IV. ANATOMICAL MATERIAL.
One of the most important means of the study of medicine, and especially of surgery, is a thorough acquaintance with the anatomy of the human body. No one would think of placing a complicated piece of machinery in charge of an engineer who had never become intimately acquainted with all the parts of such a machine and could take it to pieces and put it together again with ease and intelligence. Yet, until comparatively recently, this knowledge of anatomy was both required, and yet at the same time the means of obtaining it were forbidden, the medical student. If he performed an operation and was guilty of negligence or error, due to his want of anatomical knowledge, he was liable to a suit for malpractice. Yet his only means of becoming acquainted with the anatomy of the human body was by stealing the bodies of the dead. In
England, up to 1832, this was equally true. A regular traffic in human bodies existed there as well as here, and by reason of its perils the cost of bodies for dissection was very great; but it was only a question of money. In his testimony before the Parliamentary Committee, Sir Astley Cooper made a shiver run down the backs of the noble Lords who listened to him. when he said that in order to dissect the body of any of them it was only necessary for him to pay enough. The large pecuniary profits of such business, when the supply was very small, led to the horrible atrocities of Burke and Hare in Edinburgh in 1832. They deliberately murdered a considerable number of persons, and sold the bodies to the dissectingrooms in that city.
The discovery of their crimes finally led to the passage of the Anatomy act, which has been in force in Great Britain ever since.

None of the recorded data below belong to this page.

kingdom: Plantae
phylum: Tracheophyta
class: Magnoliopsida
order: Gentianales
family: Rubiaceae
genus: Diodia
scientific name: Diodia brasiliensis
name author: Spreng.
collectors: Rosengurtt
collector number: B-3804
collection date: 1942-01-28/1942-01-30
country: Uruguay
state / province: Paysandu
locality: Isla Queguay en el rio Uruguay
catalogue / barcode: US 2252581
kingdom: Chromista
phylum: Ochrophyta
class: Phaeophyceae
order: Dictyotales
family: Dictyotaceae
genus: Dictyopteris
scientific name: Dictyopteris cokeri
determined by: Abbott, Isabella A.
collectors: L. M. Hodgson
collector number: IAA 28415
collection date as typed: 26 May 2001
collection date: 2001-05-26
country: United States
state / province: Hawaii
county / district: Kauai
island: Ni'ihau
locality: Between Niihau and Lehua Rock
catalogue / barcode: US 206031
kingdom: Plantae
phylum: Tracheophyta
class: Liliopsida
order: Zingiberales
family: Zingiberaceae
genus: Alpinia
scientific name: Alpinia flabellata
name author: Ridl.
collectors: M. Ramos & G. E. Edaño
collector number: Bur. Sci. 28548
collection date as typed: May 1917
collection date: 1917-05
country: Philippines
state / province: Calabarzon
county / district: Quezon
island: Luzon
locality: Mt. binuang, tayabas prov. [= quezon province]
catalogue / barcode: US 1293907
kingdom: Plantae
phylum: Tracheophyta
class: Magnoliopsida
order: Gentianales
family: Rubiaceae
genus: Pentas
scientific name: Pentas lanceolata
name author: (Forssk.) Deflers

Similar violations of graveyards in this country have led to the passage in various States of somewhat similar laws, usually giving for dissection the bodies of those who were so poor in friendship that no one would spend the money necessary for their burial. But even to-day, in a large number of our States, the former anomalous condition of affairs still exists. The increase of anatomical material which has resulted from the enactment of wise and salutary laws for this purpose has given a great impetus to the study of anatomy, and has produced a far better educated class of physicians in most parts of the United States within the last few years. The enlightened sense of the community has perceived that to deny the medical schools the means of properly teaching anatomy was a fatal mistake and resulted in an ignorance of which the community were the victims. As a result it is possible now, by law, in most States to obtain a reasonable number of cadavers, not only for the study of anatomy, but for the performance of all the usual operations.*
*For the atrocities of Burke and Hare see pp. 20-22. For the Pennsylvania Act the best of all the Anatomy Acts see p. 14, footnote.